Attached to this certification is a page from the Laws of Pennyslvania, the official Pennsylvania statutes, which recites the definition of "instrument of crime” identical to that set out in the body of this Dissenting Opinion. This certification confirms that the applicable statute did contain, and continues to contain, the word "commonly” as a modifier for the element “used”.

. Act of July 11, 1996, P.L. 552, No. 98, § 1.

. Act of July 6, 1995, P.L. 238, No. 27, § 1.

. The basis of the Court’s rationale was that "commonness of use [was] an element of the crime and must be proved beyond a reasonable doubt.” Commonwealth v. Ngow, 539 Pa. 294, 297, 652 A.2d 305, 306 (1995).

. The trial court opined:

The defendant asserts that although the possession of an instrument of crime statute was amended in 1995 to eliminate the "commonness of use” requirement, the requirement was restored in a subsequent amendment in 1996.... The sole effect of the 1995 amendment was to eliminate the "commonness of use” requirement and was a direct response to a 1995 decision by the Pennsylvania Supreme Court that a baseball bat cannot be considered to be an instrument of crime unless the Commonwealth proves through competent evidence that “a significant proportion of assaults involves baseball bats.” Commonwealth v. Ngow, 539 Pa. 294, 652 A.2d 305 (1995). On the other hand, the 1996 amendment made it a criminal offense to possess "unlawful body armor” and made some minor stylistic changes to the statute. The 1996 amendment overlooked the 1995 amendment and, on its face, appeared to amend the pre-1995 amendment version of the statute, which included the "commonness of use” requirement However, where the 1996 amendment properly underscored and bracketed the "unlawful body armor” and stylistic changes, it simply included the word "commonly” without in any way indicating that it was being reinserted into the statute. The question of whether the commonness of use requirement was again made part of the statute is answered by the rule of statutory construction set forth at 1 Pa.C.S. § 1954:
“Whenever a statute has been more than once amended, the latest amendment shall be read into the original statute as previously amended and not into such statute as originally enacted. This rule applies whether or not the previous amendment is referred to and whether or not its language is incorporated in the *1289latest amendment. If the insertions in and the deletions from the statute made by the previous amendment are not incorporated in the latter, they shall nevertheless be read into the later amendment as though they had in fact been incorporated therein.”

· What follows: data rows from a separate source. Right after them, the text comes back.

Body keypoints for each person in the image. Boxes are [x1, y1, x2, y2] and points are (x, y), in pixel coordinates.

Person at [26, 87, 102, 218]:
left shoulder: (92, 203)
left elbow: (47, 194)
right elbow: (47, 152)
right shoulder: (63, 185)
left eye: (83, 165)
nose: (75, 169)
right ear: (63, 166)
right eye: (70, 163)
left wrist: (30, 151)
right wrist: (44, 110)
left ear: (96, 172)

Consequently, the Commonwealth was [not] required to prove that a baseball bat is commonly used for criminal purposes. Cf. Commowealth v. Vida, 715 A.2d 1180 (Pa.Super.1998), appeal denied, 558 Pa. 608, 736 A.2d 604 (1999) (paint stick held to be an instrument of crime — statute does *1290not require showing that instrument is commonly used for criminal purposes).

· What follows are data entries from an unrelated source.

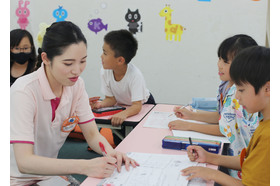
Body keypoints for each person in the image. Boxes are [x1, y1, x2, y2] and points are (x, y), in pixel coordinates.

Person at [10, 21, 139, 186]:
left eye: (83, 61)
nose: (77, 70)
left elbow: (92, 135)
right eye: (68, 63)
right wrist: (85, 166)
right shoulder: (24, 91)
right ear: (46, 59)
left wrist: (111, 153)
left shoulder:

. It bears mention, however, that research discloses no instances in which the effectiveness of this section has been tested.

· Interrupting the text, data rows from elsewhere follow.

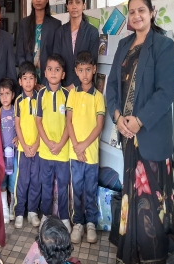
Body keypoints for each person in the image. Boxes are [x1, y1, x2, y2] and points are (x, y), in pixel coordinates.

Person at [106, 0, 174, 264]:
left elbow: (166, 91)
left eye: (141, 10)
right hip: (127, 135)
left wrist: (139, 120)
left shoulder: (163, 45)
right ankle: (130, 253)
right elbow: (112, 86)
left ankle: (152, 256)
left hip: (151, 135)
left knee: (152, 199)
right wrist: (117, 116)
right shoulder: (124, 45)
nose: (136, 16)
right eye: (132, 11)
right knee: (132, 195)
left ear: (152, 12)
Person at [66, 51, 105, 244]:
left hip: (91, 155)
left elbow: (99, 126)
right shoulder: (72, 94)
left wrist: (83, 146)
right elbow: (68, 121)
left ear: (94, 69)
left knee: (90, 189)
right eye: (81, 70)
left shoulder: (98, 96)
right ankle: (78, 223)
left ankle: (91, 223)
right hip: (75, 154)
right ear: (76, 71)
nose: (85, 74)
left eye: (88, 69)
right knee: (77, 189)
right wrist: (76, 146)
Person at [35, 54, 70, 233]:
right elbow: (38, 121)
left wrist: (61, 143)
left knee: (63, 185)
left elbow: (70, 123)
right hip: (45, 150)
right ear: (45, 73)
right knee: (46, 185)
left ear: (63, 74)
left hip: (63, 151)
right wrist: (48, 142)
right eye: (50, 69)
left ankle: (64, 217)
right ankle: (46, 216)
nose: (53, 73)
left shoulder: (68, 95)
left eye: (57, 69)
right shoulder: (41, 94)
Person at [16, 0, 61, 88]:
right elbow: (19, 55)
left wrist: (48, 81)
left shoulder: (55, 25)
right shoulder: (24, 24)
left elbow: (57, 55)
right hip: (28, 83)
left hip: (49, 81)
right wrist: (30, 79)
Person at [53, 0, 99, 90]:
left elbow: (92, 64)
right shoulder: (60, 32)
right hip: (62, 87)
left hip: (84, 89)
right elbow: (56, 61)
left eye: (78, 2)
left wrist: (74, 85)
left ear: (84, 5)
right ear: (67, 6)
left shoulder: (92, 32)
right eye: (71, 2)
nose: (74, 6)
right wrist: (60, 86)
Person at [14, 62, 41, 229]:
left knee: (36, 181)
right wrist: (24, 145)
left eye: (31, 78)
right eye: (25, 78)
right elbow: (17, 125)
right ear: (20, 81)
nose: (28, 82)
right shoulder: (18, 101)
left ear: (35, 81)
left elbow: (42, 124)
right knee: (22, 181)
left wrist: (36, 144)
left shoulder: (40, 98)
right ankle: (19, 212)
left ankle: (32, 211)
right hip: (23, 150)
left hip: (38, 149)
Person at [0, 78, 18, 223]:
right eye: (1, 94)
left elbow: (20, 127)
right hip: (2, 153)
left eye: (7, 93)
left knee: (14, 179)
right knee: (2, 179)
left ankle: (12, 207)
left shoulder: (16, 110)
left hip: (14, 152)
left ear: (13, 95)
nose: (4, 97)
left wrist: (18, 138)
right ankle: (4, 207)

. It also bears emphasis that the Pennsylvania Statutory Construction Act specifically delineates ''[pjenal provisions” as one of the categories which require "strict” construction. 1 Pa.C.S. § 1928(b)(1).

.Because this is a pure question of law, our standard of review governing this inquiry is plenary. Commonwealth v. Hockenbury, 549 Pa. 527, 531 n. 3, 701 A.2d 1334, 1336 n. 3 (1997).